### DOCUMENT SEGMENT
BEGIN

Re: [v2 PATCH 3/3] mm: hwpoison: dump page for unhandlable page

From: HORIGUCHI NAOYA(堀口 直也)
Date: Fri Aug 20 2021 - 02:48:44 EST


On Wed, Aug 18, 2021 at 10:41:16PM -0700, Yang Shi wrote:
> Currently just very simple message is shown for unhandlable page, e.g.
> non-LRU page, like:
> soft_offline: 0x1469f2: unknown non LRU page type 5ffff0000000000 ()
>
> It is not very helpful for further debug, calling dump_page() could show
> more useful information.
>
> Calling dump_page() in get_any_page() in order to not duplicate the call
> in a couple of different places. It may be called with pcp disabled and
> holding memory hotplug lock, it should be not a big deal since hwpoison
> handler is not called very often.

END

### SUPPLIED RECORDS

BEGIN

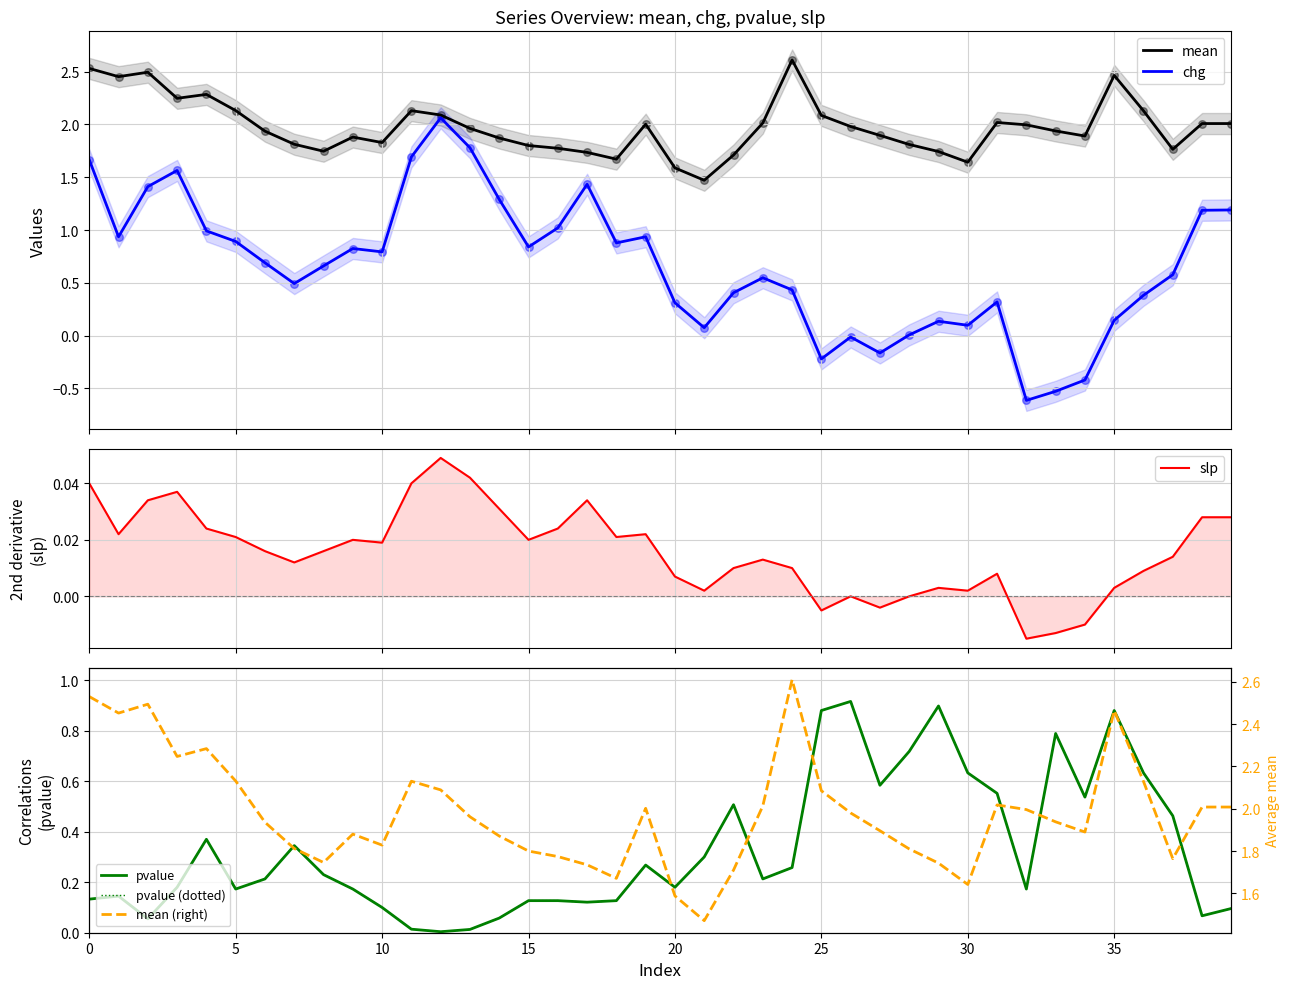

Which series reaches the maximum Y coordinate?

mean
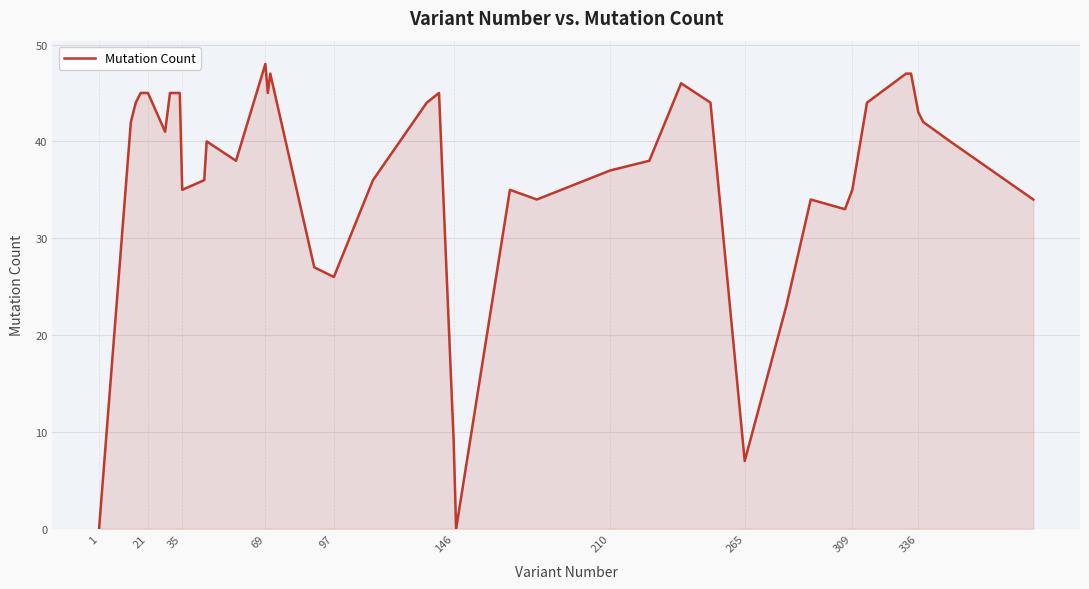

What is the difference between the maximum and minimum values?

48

END
BEGIN

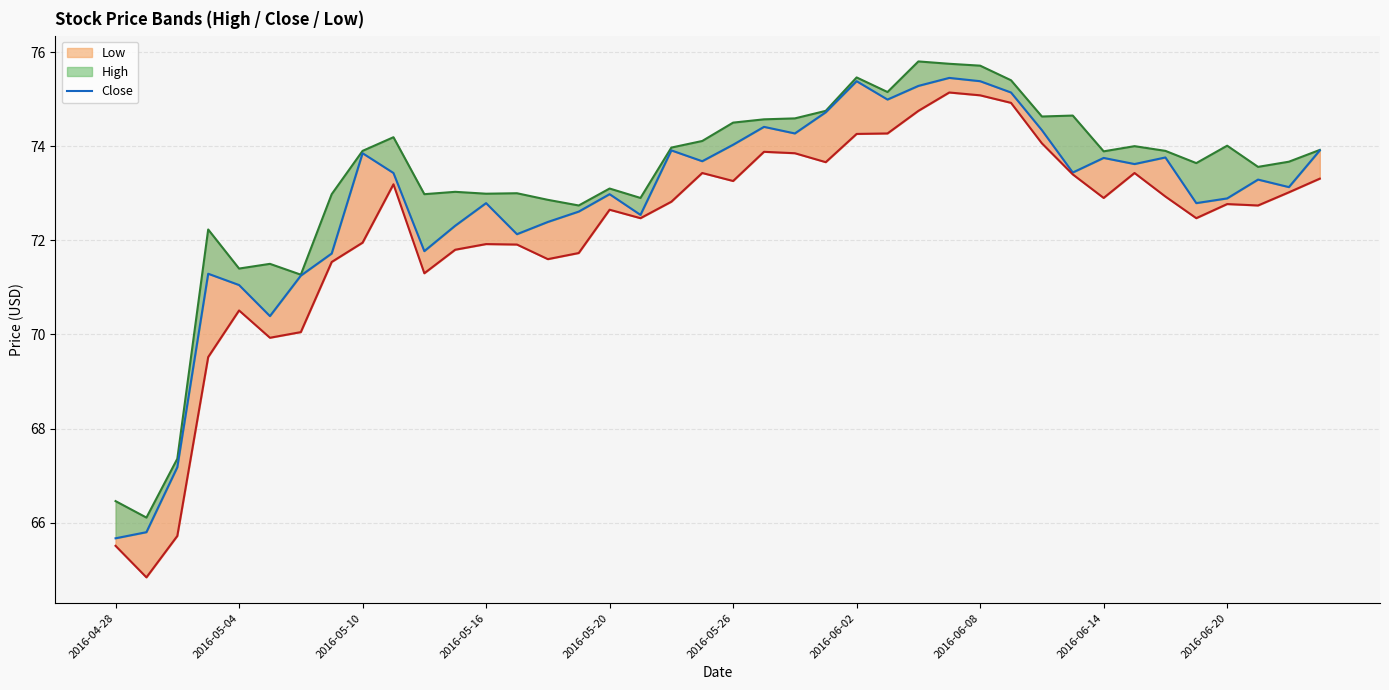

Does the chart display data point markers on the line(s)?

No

END

### EXERCISES TO COMPLETE
1. Translate this sentence from the hwpoison patch message into Spanish: "It is not very helpful for further debug, calling dump_page() could show more useful information."
2. Report each line of the listing in which the word "maximum" occurs.
The listing has no connection to the hwpoison patch message.

### SOLVED PROBLEMS
1. No es muy útil para una depuración posterior; llamar a dump_page() podría mostrar información más útil.

2.
Which series reaches the maximum Y coordinate?
What is the difference between the maximum and minimum values?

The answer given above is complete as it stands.